Armstrong company prepared to deal with cooking oil and grease for recycling

Don’t pour leftover grease drippings down the drain—recycle them.

  • Nov. 27, 2012 8:00 a.m.

Do you deep fry your turkey, or have kitchen leftover grease drippings you don’t know what to do with?

Don’t pour them down the drain, as now you can recycle them.

The Regional Waste Reduction office, in partnership with McLeod’s Byproducts of Armstrong, has set up a program for residents to be able to dispose of their leftover household cooking oils and congealed grease at either the Westside Residential Disposal and Recycling Center in West Kelowna, or at the Glenmore Landfill in Kelowna.

Waste reduction facilitator Rae Stewart says cooking oils and grease from roasting, frying and baking turkeys, chickens and other meats can collect in and clog your drains-and harm the environment in the process.

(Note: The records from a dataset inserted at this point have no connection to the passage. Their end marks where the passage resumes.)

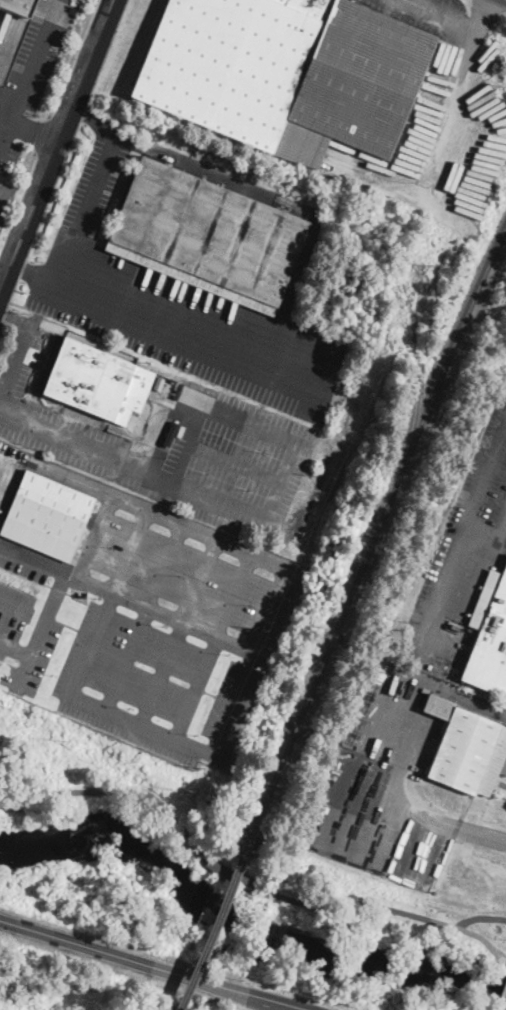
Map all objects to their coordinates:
road: (492, 5)
building: (15, 6)
parking lot: (423, 11)
road: (442, 17)
road: (72, 58)
road: (30, 73)
building: (287, 74)
parking lot: (32, 77)
road: (6, 116)
road: (453, 127)
road: (33, 132)
road: (42, 134)
road: (56, 146)
road: (190, 163)
road: (28, 169)
parking lot: (6, 203)
road: (87, 208)
building: (164, 218)
building: (249, 252)
road: (35, 274)
road: (2, 281)
parking lot: (172, 303)
railway: (411, 313)
road: (14, 318)
road: (192, 336)
road: (14, 360)
building: (97, 381)
building: (158, 382)
road: (239, 416)
road: (165, 433)
road: (189, 442)
parking lot: (173, 444)
road: (234, 463)
parking lot: (9, 473)
road: (172, 482)
road: (147, 506)
building: (46, 516)
railway: (379, 524)
road: (501, 529)
road: (503, 533)
road: (480, 534)
road: (462, 536)
road: (500, 542)
parking lot: (462, 551)
road: (129, 597)
road: (108, 599)
road: (11, 605)
road: (144, 615)
parking lot: (149, 628)
road: (179, 629)
road: (42, 630)
road: (213, 643)
building: (490, 647)
road: (15, 650)
road: (255, 660)
road: (454, 693)
road: (398, 721)
road: (143, 723)
building: (466, 748)
park: (104, 799)
road: (412, 809)
road: (244, 880)
park: (97, 885)
railway: (215, 915)
road: (480, 917)
park: (386, 924)
road: (147, 965)
park: (378, 981)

“You don’t want to pour this stuff down your drain, it can congeal, block your pipes, and create a real mess,” Stewart said.

“Dumping it in your yard isn’t a good option either, it’s harmful to the environment—when it rains the oily residue runs off into the storm drain, eventually reaching our waterways without treatment.

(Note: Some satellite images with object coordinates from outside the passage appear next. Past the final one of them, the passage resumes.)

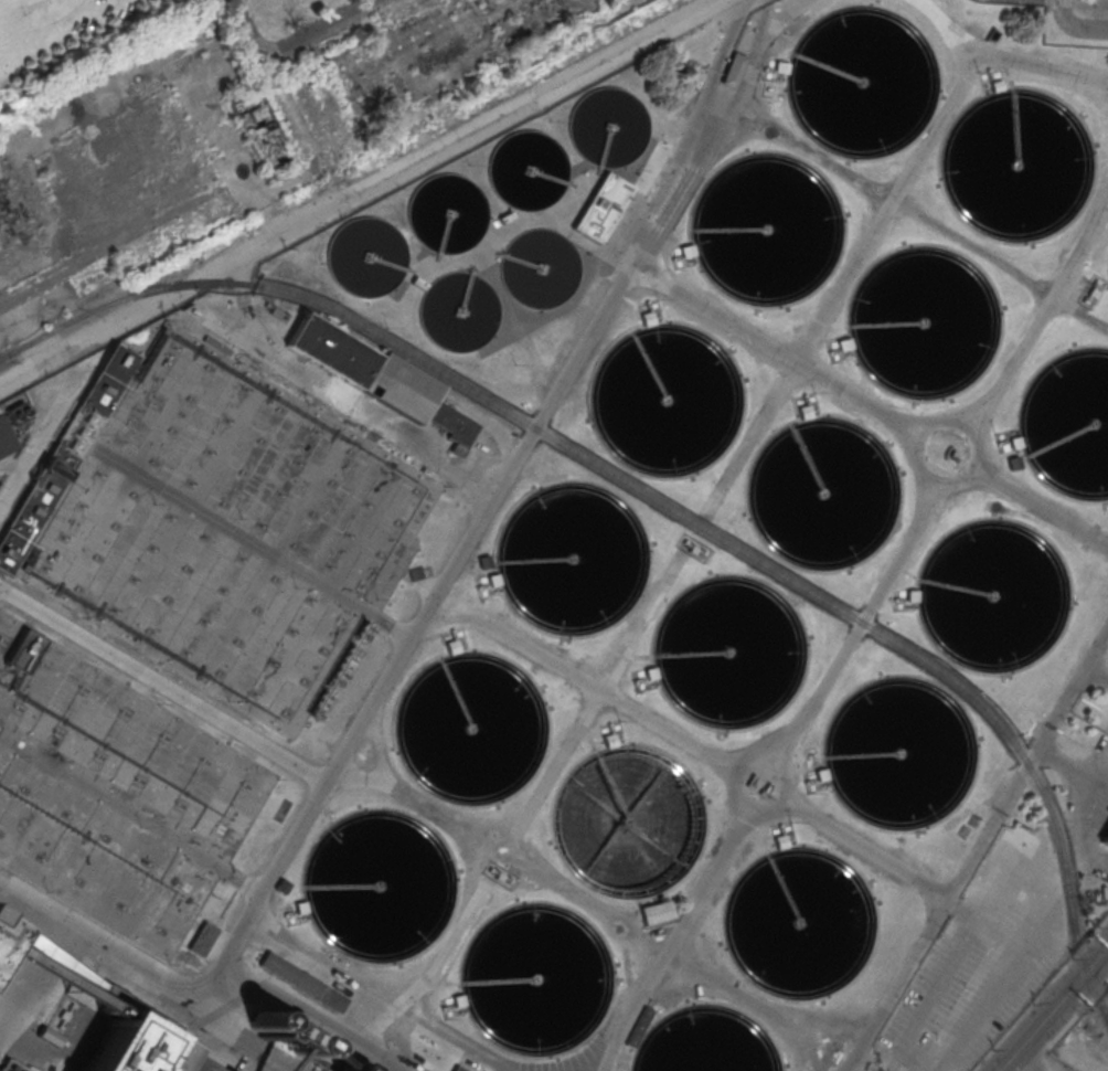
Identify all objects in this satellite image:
road: (1062, 10)
road: (781, 20)
road: (1085, 29)
road: (323, 31)
park: (9, 37)
park: (73, 38)
road: (1003, 58)
building: (733, 70)
road: (276, 83)
road: (528, 102)
building: (261, 130)
building: (1048, 173)
building: (600, 206)
road: (843, 286)
road: (168, 291)
road: (1043, 316)
building: (330, 349)
building: (943, 354)
building: (416, 398)
road: (881, 413)
building: (2, 441)
building: (63, 454)
road: (497, 491)
railway: (654, 499)
building: (225, 527)
wastewater plant: (225, 527)
power substation: (694, 547)
wastewater plant: (591, 591)
building: (910, 595)
building: (997, 602)
road: (870, 610)
road: (693, 744)
building: (811, 756)
road: (1029, 766)
building: (502, 774)
road: (545, 786)
building: (111, 793)
wastewater plant: (111, 793)
parking lot: (1089, 820)
building: (1105, 837)
building: (657, 912)
road: (688, 918)
building: (201, 937)
parking lot: (983, 958)
building: (825, 973)
building: (303, 981)
building: (80, 983)
road: (900, 985)
road: (356, 991)
road: (1053, 1009)
building: (638, 1026)
road: (1069, 1027)
building: (279, 1039)
wastewater plant: (1084, 1043)
road: (1021, 1062)
building: (13, 1065)
building: (457, 1068)
building: (343, 1069)
building: (359, 1070)

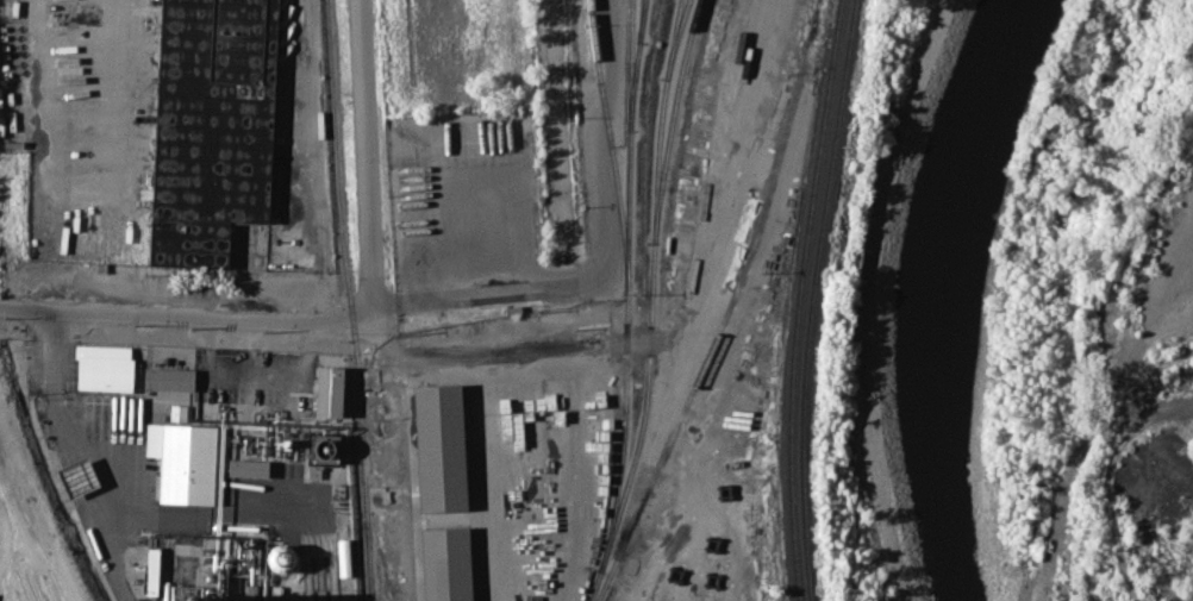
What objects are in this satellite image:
railway: (641, 20)
railway: (673, 32)
railway: (634, 67)
road: (118, 85)
railway: (671, 119)
building: (212, 128)
railway: (627, 145)
road: (311, 161)
road: (365, 184)
road: (562, 238)
railway: (651, 283)
river: (951, 295)
railway: (352, 299)
railway: (797, 299)
railway: (810, 299)
railway: (626, 301)
railway: (727, 308)
road: (153, 315)
building: (104, 368)
road: (256, 374)
building: (168, 378)
building: (333, 391)
road: (67, 423)
building: (445, 448)
building: (327, 449)
building: (183, 462)
building: (252, 468)
building: (76, 477)
road: (256, 508)
railway: (30, 522)
railway: (24, 537)
road: (112, 557)
building: (282, 558)
building: (451, 564)
building: (151, 571)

If you have large volumes of cooking oil, you can pour it into the receptacles provided at the Westside Recycling Center or Glenmore Landfill.

If you have congealed grease, it’s recommended you put it in a metal can or container and drop the whole metal container into the recycling receptacle provided.

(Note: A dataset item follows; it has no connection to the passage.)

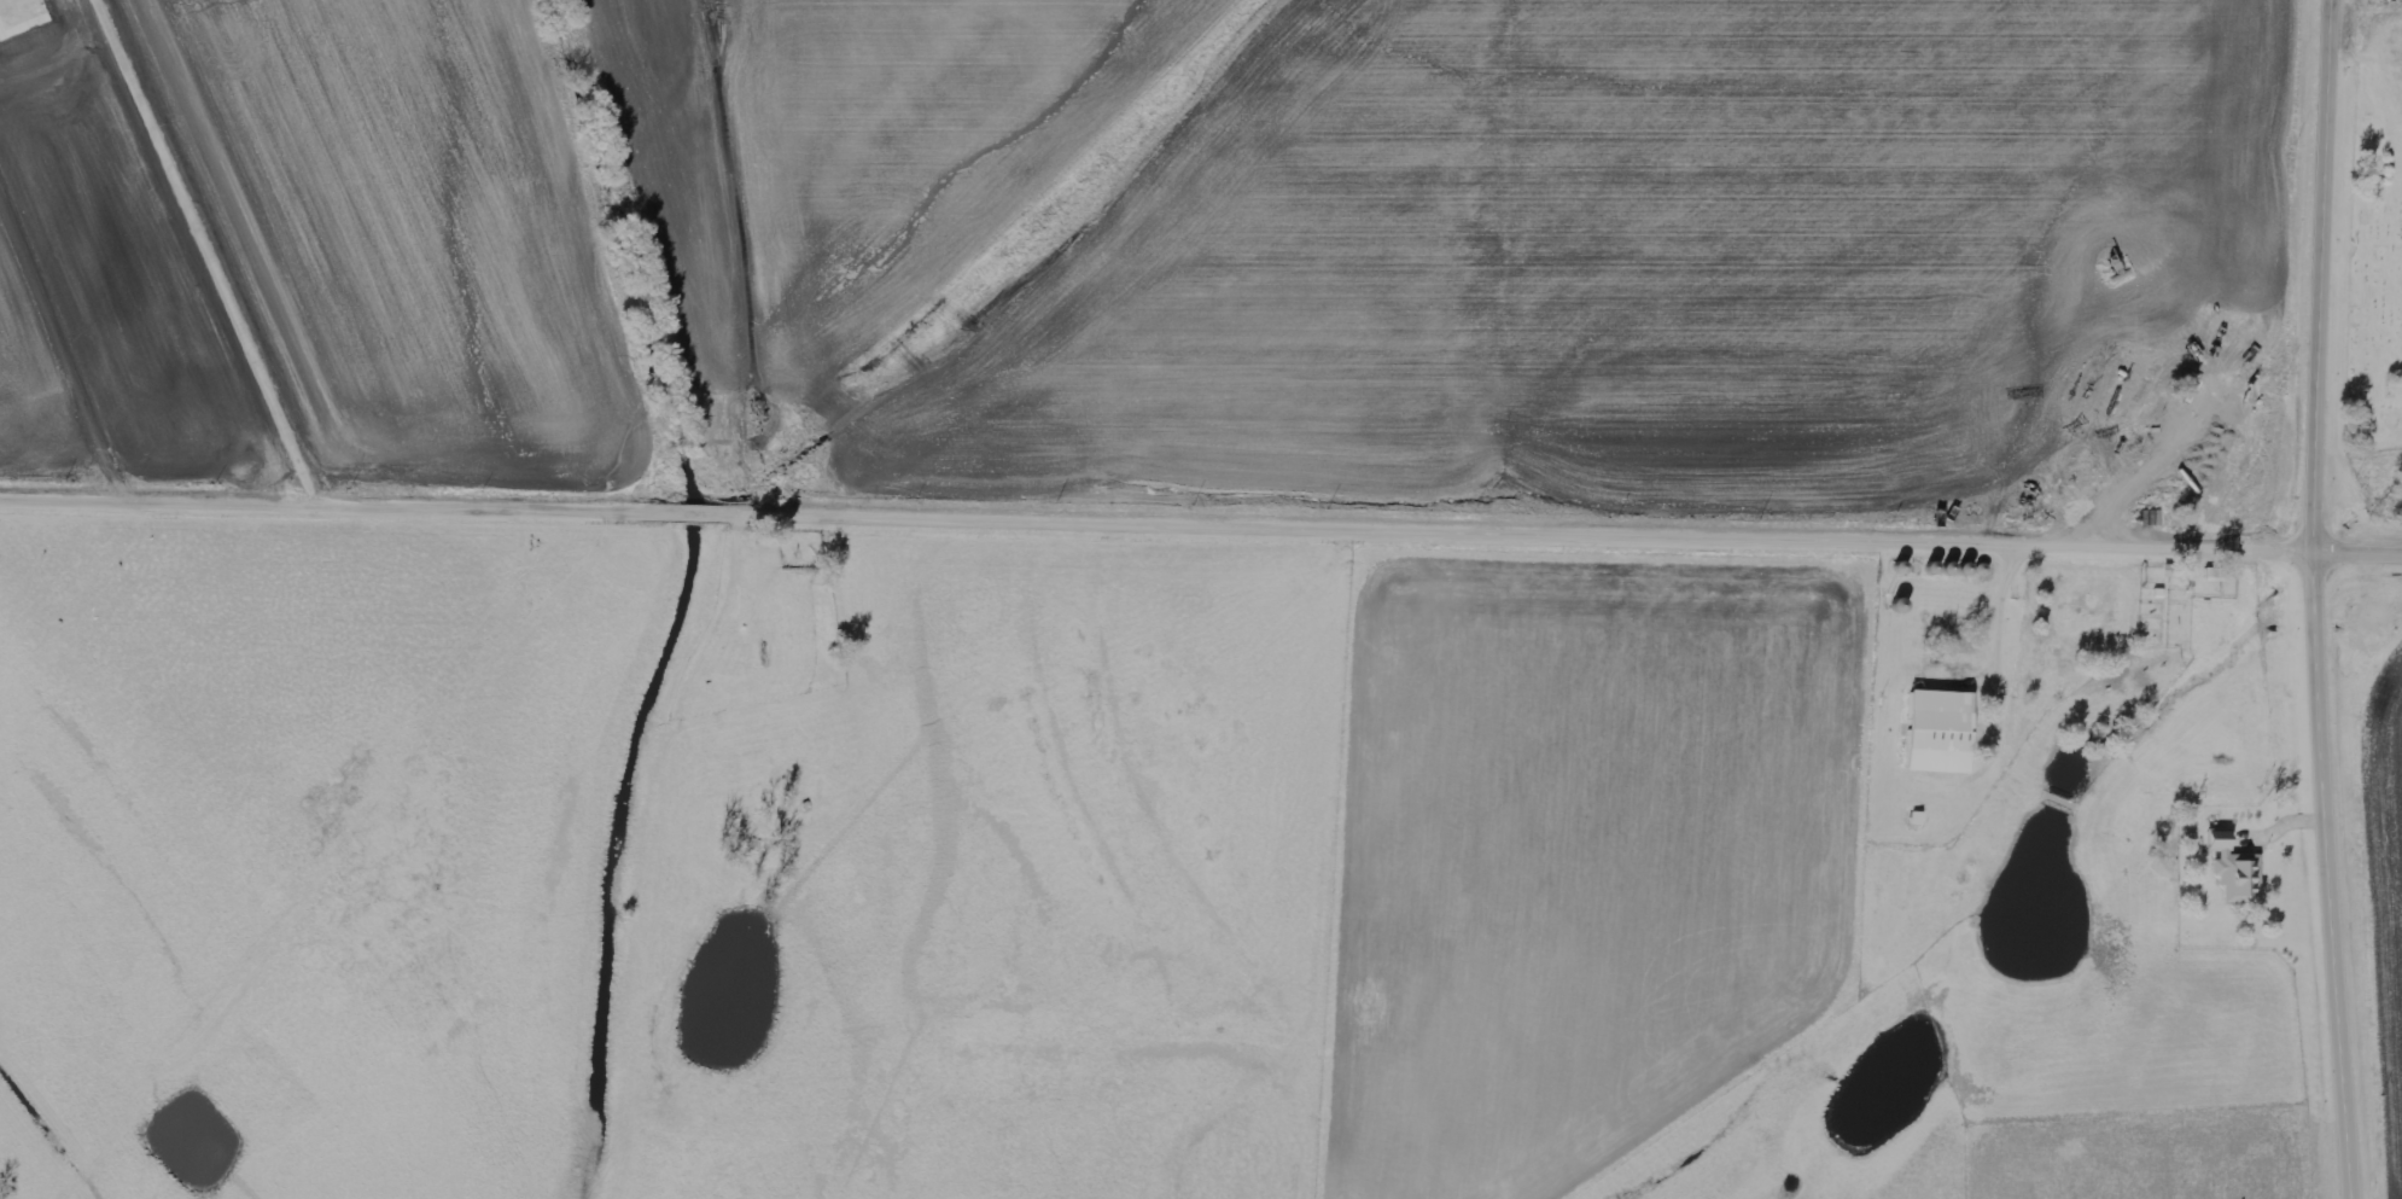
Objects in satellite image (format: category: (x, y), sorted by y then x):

As a reminder, Stewart says don’t place anything other than cooking oil and kitchen grease into the recycling containers provided—i.e. no petroleum oil such as motor oil, food items, plastic containers, or garbage.

Brian Scott, plant manager with McLeod’s Byproducts, says your repurposed kitchen leftovers will end up as a food source all over again.

“Once the cooking oils and grease are collected, we mechanically remove the solids and moisture, heat the oils at a very high temperature, then stabilize them with an antioxidant,” Scott said.

“We then sell the finished product to feed mills where they formulate it into various feeds for chicken, turkey and hogs.

If you must toss your kitchen oils and grease, here are a few simple tips to follow:

• Make sure to put them in a heat resistant container with a sealable lid, then throw in trash

• Or mix with unscented kitty litter, sawdust or sand to solidify the oil first and then dispose

• Or store the oil for later use, oil can be kept for up to six months and reused, first strain then store in the freezer.